Passage given.
::::

The Lord of the Rings is timeless, it is a story of epic proportions which can transport you to another world and can appeal to any age group – just as long as you’re willing to settle in for the ride.

In reality, this is a big book! But don’t let the size of it put you off because every page is worth it. J R R Tolkien poured his soul into this masterpiece and you can see the care and attention he dealt out in every word. From the first sentence he draws you in with a charming description of Bilbo Baggins’ adventure told to us in another story – The Hobbit -which I’m sure you are aware of. Not one hobbit’s opinion is left to the imagination, you meet several lesser characters in the first few pages who have their own ideas about the events from Bilbo’s adventure which happened about 60 years before the start of the book, and already have their suspicions that young master Frodo Baggins, the protagonist in this tale, may already be following in his uncle’s very odd, hairy, footsteps.

After much description of the lands and main characters we are introduced to a few more including the loyal Samwise Gamgee and the mysterious Gandalf. As the journey begins we meet more vital characters and begin an expedition filled with turmoil and strife.

The level of detail in these books is unrivalled to anything I have read myself, the author ensuring that every place visited and every object seen is put wholly inside the readers imagination. Some may find the vast descriptions tedious and unnecessary but it really adds to the story and makes you feel everything just that little bit more. The movies, made famous by Peter Jackson in the early 2000’s, are extremely close to what Tolkien envisioned. There are obvious changes with certain plots and sequences, such as the lack of Tom Bombadil – a bizarre sort of fellow who sings far too much in the forest on the outskirts of the shire – and a few small disasters the hobbits fall into very early on but for the most part Jackson must be applauded for his beautiful version of this unique book.

::::

Raw records.
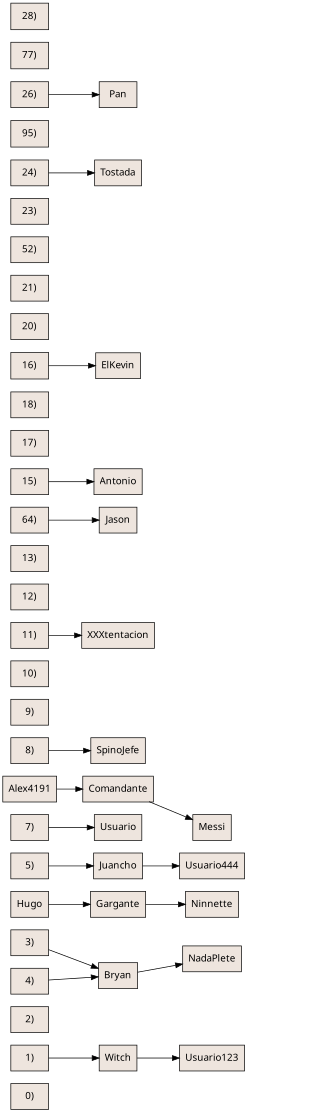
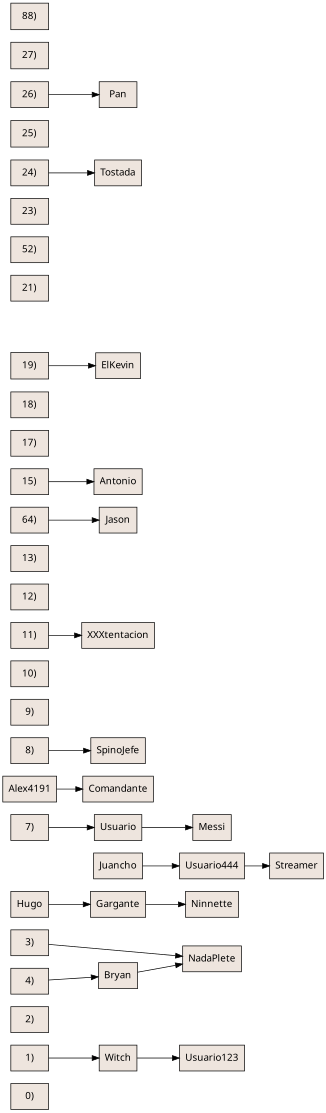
  digraph {
    fontname="Noto Sans"
    rankdir=LR
    node [fillcolor=seashell2 fontname="Noto Sans" shape=record style=filled]
    edge [fontname="Noto Sans"]
    n1 [label="0) "]
    n2 [label="1) "]
    n3 [label="Witch "]
    n4 [label="Usuario123 "]
    n5 [label="2) "]
    n6 [label="3) "]
    n7 [label="NadaPlete "]
    n8 [label="4) "]
    n9 [label="Bryan "]
    n10 [label="Hugo "]
    n11 [label="Gargante "]
    n12 [label="Ninnette "]
-   n13 [label="5) "]
    n14 [label="Juancho "]
    n15 [label="Usuario444 "]
    n16 [label="Alex4191 "]
    n17 [label="Comandante "]
    n18 [label="Messi "]
    n19 [label="7) "]
    n20 [label="Usuario "]
+   n21 [label="Streamer "]
    n22 [label="8) "]
    n23 [label="SpinoJefe "]
    n24 [label="9) "]
    n25 [label="10) "]
    n26 [label="11) "]
    n27 [label="XXXtentacion "]
    n28 [label="12) "]
    n29 [label="13) "]
    n30 [label="64)"]
    n31 [label="Jason "]
    n32 [label="15) "]
    n33 [label="Antonio "]
    n34 [label="17) "]
    n35 [label="18) "]
-   n36 [label="16)"]
+   n36 [label="19) "]
    n37 [label="ElKevin "]
-   n38 [label="20) "]
    n39 [label="21) "]
    n40 [label="52)"]
    n41 [label="23) "]
    n42 [label="24) "]
    n43 [label="Tostada "]
-   n44 [label="95)"]
+   n44 [label="25) "]
    n45 [label="26) "]
    n46 [label="Pan "]
-   n47 [label="77)"]
-   n48 [label="28) "]
+   n47 [label="27) "]
+   n48 [label="88)"]
    n2 -> n3
    n3 -> n4
-   n6 -> n9
+   n6 -> n7
    n8 -> n9
    n9 -> n7
    n10 -> n11
    n11 -> n12
-   n13 -> n14
    n14 -> n15
+   n15 -> n21
    n16 -> n17
-   n17 -> n18
+   n20 -> n18
    n19 -> n20
    n22 -> n23
    n26 -> n27
    n30 -> n31
    n32 -> n33
    n36 -> n37
    n42 -> n43
    n45 -> n46
  }
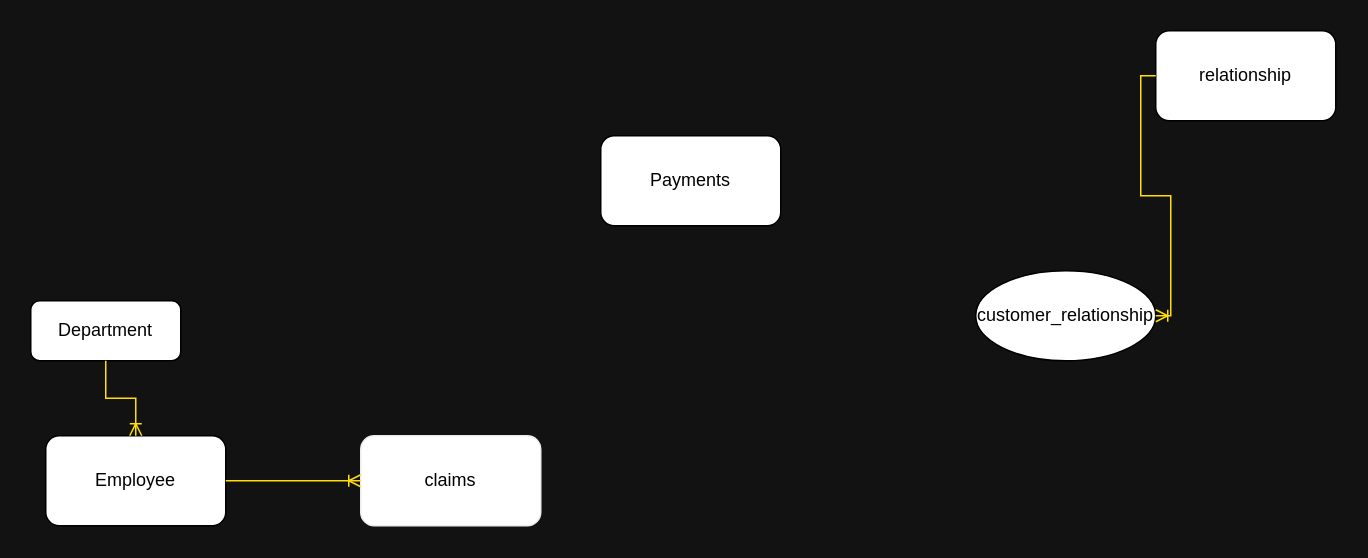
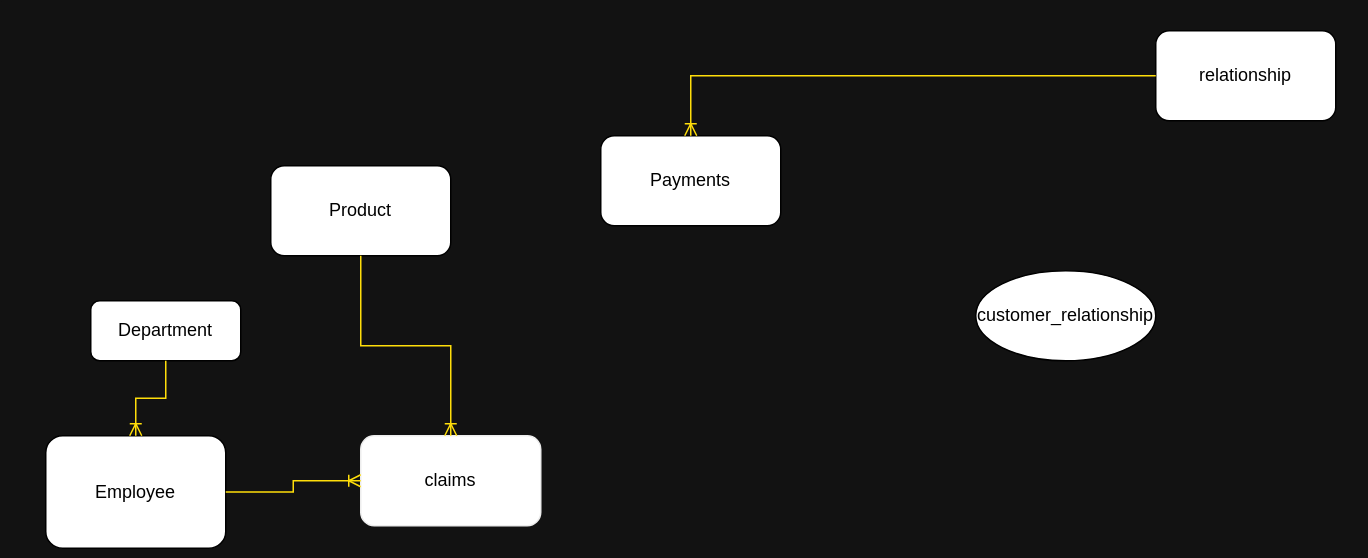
  <mxCell id="0" />
  <mxCell id="1" parent="0" />
- <mxCell id="2" value="Employee" style="rounded=1;whiteSpace=wrap;html=1;glass=0;shadow=0;" parent="1" vertex="1"><mxGeometry x="30" y="290" width="120" height="60" as="geometry" /></mxCell>
+ <mxCell id="2" value="Employee" style="rounded=1;whiteSpace=wrap;html=1;glass=0;shadow=0;" parent="1" vertex="1"><mxGeometry x="30" y="290" width="120" height="75" as="geometry" /></mxCell>
+ <mxCell id="3" value="Product" style="rounded=1;whiteSpace=wrap;html=1;glass=0;shadow=0;" parent="1" vertex="1"><mxGeometry x="180" y="110" width="120" height="60" as="geometry" /></mxCell>
  <mxCell id="4" value="Payments" style="whiteSpace=wrap;html=1;align=center;rounded=1;shadow=0;glass=0;verticalAlign=middle;fontFamily=Helvetica;fontSize=12;" parent="1" vertex="1"><mxGeometry x="400" y="90" width="120" height="60" as="geometry" /></mxCell>
- <mxCell id="5" value="Department" style="whiteSpace=wrap;html=1;align=center;rounded=1;shadow=0;glass=0;verticalAlign=middle;fontFamily=Helvetica;fontSize=12;" parent="1" vertex="1"><mxGeometry x="20" y="200" width="100" height="40" as="geometry" /></mxCell>
+ <mxCell id="5" value="Department" style="whiteSpace=wrap;html=1;align=center;rounded=1;shadow=0;glass=0;verticalAlign=middle;fontFamily=Helvetica;fontSize=12;" parent="1" vertex="1"><mxGeometry x="60" y="200" width="100" height="40" as="geometry" /></mxCell>
  <mxCell id="6" value="" style="edgeStyle=orthogonalEdgeStyle;fontSize=12;html=1;endArrow=ERoneToMany;rounded=0;strokeColor=#ffde0a;align=center;verticalAlign=middle;fontFamily=Helvetica;fontColor=default;labelBackgroundColor=default;elbow=vertical;exitX=0.5;exitY=1;exitDx=0;exitDy=0;entryX=0.5;entryY=0;entryDx=0;entryDy=0;fillColor=#f5f5f5;" parent="1" source="5" target="2" edge="1"><mxGeometry width="100" height="100" relative="1" as="geometry"><mxPoint x="350" y="260" as="sourcePoint" /><mxPoint x="600" y="170" as="targetPoint" /></mxGeometry></mxCell>
  <mxCell id="7" value="relationship" style="rounded=1;whiteSpace=wrap;html=1;shadow=0;glass=0;align=center;verticalAlign=middle;fontFamily=Helvetica;fontSize=12;" vertex="1" parent="1"><mxGeometry x="770" y="20" width="120" height="60" as="geometry" /></mxCell>
  <mxCell id="8" value="customer_relationship" style="ellipse;whiteSpace=wrap;html=1;shadow=0;glass=0;align=center;verticalAlign=middle;fontFamily=Helvetica;fontSize=12;" vertex="1" parent="1"><mxGeometry x="650" y="180" width="120" height="60" as="geometry" /></mxCell>
- <mxCell id="9" value="" style="fontSize=12;html=1;endArrow=ERoneToMany;rounded=0;strokeColor=#ffde0a;align=center;verticalAlign=middle;fontFamily=Helvetica;fontColor=default;labelBackgroundColor=default;elbow=vertical;exitX=0;exitY=0.5;exitDx=0;exitDy=0;entryX=1;entryY=0.5;entryDx=0;entryDy=0;fillColor=#f5f5f5;edgeStyle=orthogonalEdgeStyle;" edge="1" parent="1" source="7" target="8"><mxGeometry width="100" height="100" relative="1" as="geometry"><mxPoint x="600" y="380" as="sourcePoint" /><mxPoint x="520" y="350" as="targetPoint" /></mxGeometry></mxCell>
+ <mxCell id="9" value="" style="fontSize=12;html=1;endArrow=ERoneToMany;rounded=0;strokeColor=#ffde0a;align=center;verticalAlign=middle;fontFamily=Helvetica;fontColor=default;labelBackgroundColor=default;elbow=vertical;exitX=0;exitY=0.5;exitDx=0;exitDy=0;fillColor=#f5f5f5;edgeStyle=orthogonalEdgeStyle;" edge="1" parent="1" source="7" target="4"><mxGeometry width="100" height="100" relative="1" as="geometry"><mxPoint x="600" y="380" as="sourcePoint" /><mxPoint x="520" y="350" as="targetPoint" /></mxGeometry></mxCell>
  <mxCell id="10" value="claims" style="rounded=1;whiteSpace=wrap;html=1;shadow=0;glass=0;strokeColor=#EDEDED;align=center;verticalAlign=middle;fontFamily=Helvetica;fontSize=12;fontColor=default;labelBackgroundColor=default;fillColor=default;" vertex="1" parent="1"><mxGeometry x="240" y="290" width="120" height="60" as="geometry" /></mxCell>
  <mxCell id="11" value="" style="edgeStyle=orthogonalEdgeStyle;fontSize=12;html=1;endArrow=ERoneToMany;rounded=0;strokeColor=#ffde0a;align=center;verticalAlign=middle;fontFamily=Helvetica;fontColor=default;labelBackgroundColor=default;elbow=vertical;fillColor=#f5f5f5;exitX=1;exitY=0.5;exitDx=0;exitDy=0;entryX=0;entryY=0.5;entryDx=0;entryDy=0;" edge="1" parent="1" source="2" target="10"><mxGeometry width="100" height="100" relative="1" as="geometry"><mxPoint x="390" y="170" as="sourcePoint" /><mxPoint x="490" y="70" as="targetPoint" /></mxGeometry></mxCell>
+ <mxCell id="12" value="" style="edgeStyle=orthogonalEdgeStyle;fontSize=12;html=1;endArrow=ERoneToMany;rounded=0;strokeColor=#ffde0a;align=center;verticalAlign=middle;fontFamily=Helvetica;fontColor=default;labelBackgroundColor=default;fillColor=#f5f5f5;exitX=0.5;exitY=1;exitDx=0;exitDy=0;entryX=0.5;entryY=0;entryDx=0;entryDy=0;" edge="1" parent="1" source="3" target="10"><mxGeometry width="100" height="100" relative="1" as="geometry"><mxPoint x="370" y="250" as="sourcePoint" /><mxPoint x="270" y="260" as="targetPoint" /></mxGeometry></mxCell>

::::

Task directions. In the review of The Lord of the Rings, how long before the start of the book did Bilbo's adventure take place?

Response to the task. About 60 years.